Another study, by Abbasi et al (2015), demonstrated the in vitro antileishmanial effect of tamoxifen. Promastigotes and amastigotes were cultured and treated with various concentrations of tamoxifen after 24, 48 and 72 hours of culture. The number of parasites was 1.07×106 per mL in the control group, and the parasite numbers in the concentrations of 1 and 50 µg/mL tamoxifen were 0.95×10 and 0.06×106, respectively. The IC50 value of tamoxifen was 2.64 μg/mL.39

A study conducted by Eissa et al (2011) investigated groups of infected mice that were given tamoxifen, orally, at a dose of 20 mg/kg/day for 15 days. The results showed that tamoxifen caused a marked improvement in the cutaneous lesions and reduction of the parasitic burden.
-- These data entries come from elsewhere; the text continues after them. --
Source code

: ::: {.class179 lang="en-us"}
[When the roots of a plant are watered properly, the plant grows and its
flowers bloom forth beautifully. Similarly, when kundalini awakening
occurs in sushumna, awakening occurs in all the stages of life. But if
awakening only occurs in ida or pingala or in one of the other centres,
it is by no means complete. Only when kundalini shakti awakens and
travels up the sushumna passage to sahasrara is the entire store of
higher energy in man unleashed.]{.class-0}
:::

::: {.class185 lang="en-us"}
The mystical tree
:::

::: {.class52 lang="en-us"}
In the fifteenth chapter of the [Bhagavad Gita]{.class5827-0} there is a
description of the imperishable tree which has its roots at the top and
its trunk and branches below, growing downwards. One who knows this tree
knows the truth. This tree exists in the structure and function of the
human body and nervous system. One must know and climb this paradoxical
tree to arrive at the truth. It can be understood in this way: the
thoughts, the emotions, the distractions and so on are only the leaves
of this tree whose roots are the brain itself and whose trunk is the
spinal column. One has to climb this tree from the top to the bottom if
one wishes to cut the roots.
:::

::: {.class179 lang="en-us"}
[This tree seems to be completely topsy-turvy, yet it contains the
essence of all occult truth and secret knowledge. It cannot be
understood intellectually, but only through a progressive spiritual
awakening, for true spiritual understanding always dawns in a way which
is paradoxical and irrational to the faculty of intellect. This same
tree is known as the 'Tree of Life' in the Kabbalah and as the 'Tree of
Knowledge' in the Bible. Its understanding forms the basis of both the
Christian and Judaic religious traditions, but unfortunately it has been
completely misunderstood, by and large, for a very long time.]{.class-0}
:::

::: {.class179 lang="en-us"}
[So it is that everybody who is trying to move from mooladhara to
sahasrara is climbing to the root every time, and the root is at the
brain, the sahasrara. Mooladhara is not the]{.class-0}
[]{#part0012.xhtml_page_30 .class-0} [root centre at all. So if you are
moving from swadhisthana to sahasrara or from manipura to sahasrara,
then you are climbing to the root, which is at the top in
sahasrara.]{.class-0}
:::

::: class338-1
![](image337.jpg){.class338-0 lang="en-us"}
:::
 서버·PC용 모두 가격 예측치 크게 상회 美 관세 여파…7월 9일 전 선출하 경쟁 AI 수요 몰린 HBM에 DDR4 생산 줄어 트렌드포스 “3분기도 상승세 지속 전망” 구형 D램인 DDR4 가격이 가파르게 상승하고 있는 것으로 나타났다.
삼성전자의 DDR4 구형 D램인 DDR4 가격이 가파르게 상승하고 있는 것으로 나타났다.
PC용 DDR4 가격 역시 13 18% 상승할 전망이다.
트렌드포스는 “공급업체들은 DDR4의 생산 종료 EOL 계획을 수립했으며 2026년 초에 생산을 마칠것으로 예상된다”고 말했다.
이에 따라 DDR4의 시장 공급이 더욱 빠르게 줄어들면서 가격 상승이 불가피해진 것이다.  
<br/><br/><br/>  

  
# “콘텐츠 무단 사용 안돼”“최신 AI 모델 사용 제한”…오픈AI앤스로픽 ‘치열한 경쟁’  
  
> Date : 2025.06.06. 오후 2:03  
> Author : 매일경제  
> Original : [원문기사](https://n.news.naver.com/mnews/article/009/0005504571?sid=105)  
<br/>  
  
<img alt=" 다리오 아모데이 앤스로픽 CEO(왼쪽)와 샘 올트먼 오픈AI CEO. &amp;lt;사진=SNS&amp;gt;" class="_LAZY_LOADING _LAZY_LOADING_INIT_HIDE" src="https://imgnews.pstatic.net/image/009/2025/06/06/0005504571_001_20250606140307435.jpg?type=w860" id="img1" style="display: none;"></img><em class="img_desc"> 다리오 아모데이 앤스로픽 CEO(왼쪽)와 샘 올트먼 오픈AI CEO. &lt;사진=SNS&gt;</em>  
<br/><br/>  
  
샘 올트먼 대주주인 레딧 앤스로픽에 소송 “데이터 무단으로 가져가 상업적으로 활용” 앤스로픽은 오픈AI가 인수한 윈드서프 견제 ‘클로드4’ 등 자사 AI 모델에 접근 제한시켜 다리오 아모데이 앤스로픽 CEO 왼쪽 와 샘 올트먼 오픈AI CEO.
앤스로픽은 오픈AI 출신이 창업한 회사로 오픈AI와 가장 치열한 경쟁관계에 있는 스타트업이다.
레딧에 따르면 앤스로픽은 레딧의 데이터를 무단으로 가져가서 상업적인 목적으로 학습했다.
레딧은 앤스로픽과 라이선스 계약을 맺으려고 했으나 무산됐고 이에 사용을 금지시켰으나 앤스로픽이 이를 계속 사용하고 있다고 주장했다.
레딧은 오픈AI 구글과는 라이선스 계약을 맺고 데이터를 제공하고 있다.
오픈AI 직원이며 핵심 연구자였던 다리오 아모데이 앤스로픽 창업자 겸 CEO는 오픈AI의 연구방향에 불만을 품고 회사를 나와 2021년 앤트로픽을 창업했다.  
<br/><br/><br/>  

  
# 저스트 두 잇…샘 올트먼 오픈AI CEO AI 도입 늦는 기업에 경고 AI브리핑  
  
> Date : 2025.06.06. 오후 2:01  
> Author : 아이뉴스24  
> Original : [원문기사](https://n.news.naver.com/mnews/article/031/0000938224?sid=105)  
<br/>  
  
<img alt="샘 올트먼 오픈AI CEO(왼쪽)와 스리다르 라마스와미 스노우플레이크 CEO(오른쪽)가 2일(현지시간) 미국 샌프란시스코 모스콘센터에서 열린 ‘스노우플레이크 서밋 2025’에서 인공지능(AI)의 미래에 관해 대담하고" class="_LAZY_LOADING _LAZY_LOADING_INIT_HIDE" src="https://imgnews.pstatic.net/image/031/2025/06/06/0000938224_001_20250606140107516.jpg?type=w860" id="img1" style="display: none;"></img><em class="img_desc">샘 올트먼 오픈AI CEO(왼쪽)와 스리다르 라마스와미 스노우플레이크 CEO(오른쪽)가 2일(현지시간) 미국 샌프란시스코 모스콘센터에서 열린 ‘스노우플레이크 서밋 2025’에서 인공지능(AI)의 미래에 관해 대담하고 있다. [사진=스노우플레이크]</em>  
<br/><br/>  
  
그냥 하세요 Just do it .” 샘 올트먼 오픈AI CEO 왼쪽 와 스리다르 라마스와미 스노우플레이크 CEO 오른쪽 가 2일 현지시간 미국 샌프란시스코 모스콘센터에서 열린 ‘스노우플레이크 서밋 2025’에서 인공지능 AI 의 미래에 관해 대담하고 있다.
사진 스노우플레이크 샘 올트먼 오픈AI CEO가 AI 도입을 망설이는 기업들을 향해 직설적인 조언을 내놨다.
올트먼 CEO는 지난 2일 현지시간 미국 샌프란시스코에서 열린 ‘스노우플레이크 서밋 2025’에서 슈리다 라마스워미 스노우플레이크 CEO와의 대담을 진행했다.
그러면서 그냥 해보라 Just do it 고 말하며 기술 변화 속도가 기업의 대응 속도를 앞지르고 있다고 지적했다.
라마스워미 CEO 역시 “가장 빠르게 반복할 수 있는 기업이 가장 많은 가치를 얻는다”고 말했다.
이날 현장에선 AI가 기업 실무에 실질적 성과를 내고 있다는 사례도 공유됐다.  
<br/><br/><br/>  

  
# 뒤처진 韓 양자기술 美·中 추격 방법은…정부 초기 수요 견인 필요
However, the untreated infected mice suffered from autoamputation of the inoculated foot pad.27 Similarly, Trinconi et al (2014) showed that the lesion size was reduced by 55% in the group assigned to low-dose combined therapy, by 25% in the 6.5 mg/kg/day tamoxifen group and by 0% in the 1.2 mg/kg/day amphotericin B group. When parasitic burdens were considered, a 75% reduction was noted in the group treated with the low-dose combined therapy and a 36% reduction in the 6.5 mg/kg/day tamoxifen group, but an increase in the 1.2 mg/kg/day amphotericin B group. So, in both cases, the effect of combined therapy was superior to the sum of effects of the individual drugs, and therefore tamoxifen and amphotericin B have additive and possibly synergistic behaviour in vivo.36

Doroodgar et al (2016) showed 2% apoptosis in the control group after 48 hours, and 59.7% apoptosis with a 50 µg/L concentration of tamoxifen. Therefore, the parasite’s growth rate was decreased by increasing the dose and duration of the drug; by increasing the concentration and duration of the drug, the viability of the promastigotes and intracellular amastigotes decreased.30

A clinical study by Machado et al (2018) involved a total of 38 subjects, of whom 23 were treated with the combination of tamoxifen and meglumine antimoniate and 15 with standard meglumine antimoniate. Of those treated with combined therapy, 12 received tamoxifen orally and 11 were treated with topical tamoxifen. Tamoxifen administered by the oral or topical route was well tolerated. After 6 months of treatment, a 40% cure rate was reported in the group treated with standard meglumine antimoniate, compared with 36.4% in the group treated with meglumine antimoniate plus topical tamoxifen and 58% in the group treated with meglumine antimoniate plus oral tamoxifen.40

In a study by Trinconi et al (2018), infected BALB/c mice were treated with tamoxifen cream as monotherapy or in combination with pentavalent antimonial. At the end of treatment, the combined scheme containing tamoxifen and pentavalent antimonial was found to be more effective in reducing lesion size and parasitic burden than monotherapy.41

Conclusion and Future Perspectives

Overall, this article provides a review of the use of tamoxifen as an alternative agent for the management of leishmaniasis. Tamoxifen has been used for the treatment of breast cancer in clinical practice. Although several agents have been used for the management of leishmaniasis, they have been associated with various detrimental effects. More recently, various clinical and animal studies have revealed that tamoxifen has antileishmanial activity. It is a selective estrogen receptor modulator with high bioavailability, low cost, high safety and a low resistance profile. Its main mechanism of action is through interfering with distinct cell pathways (sphingolipid metabolism). In addition, it causes mitochondrial dysfunction by interfering with the parasites’ mitochondria. However, more information and further detailed understanding are needed to show the ultimate effects on health outcomes.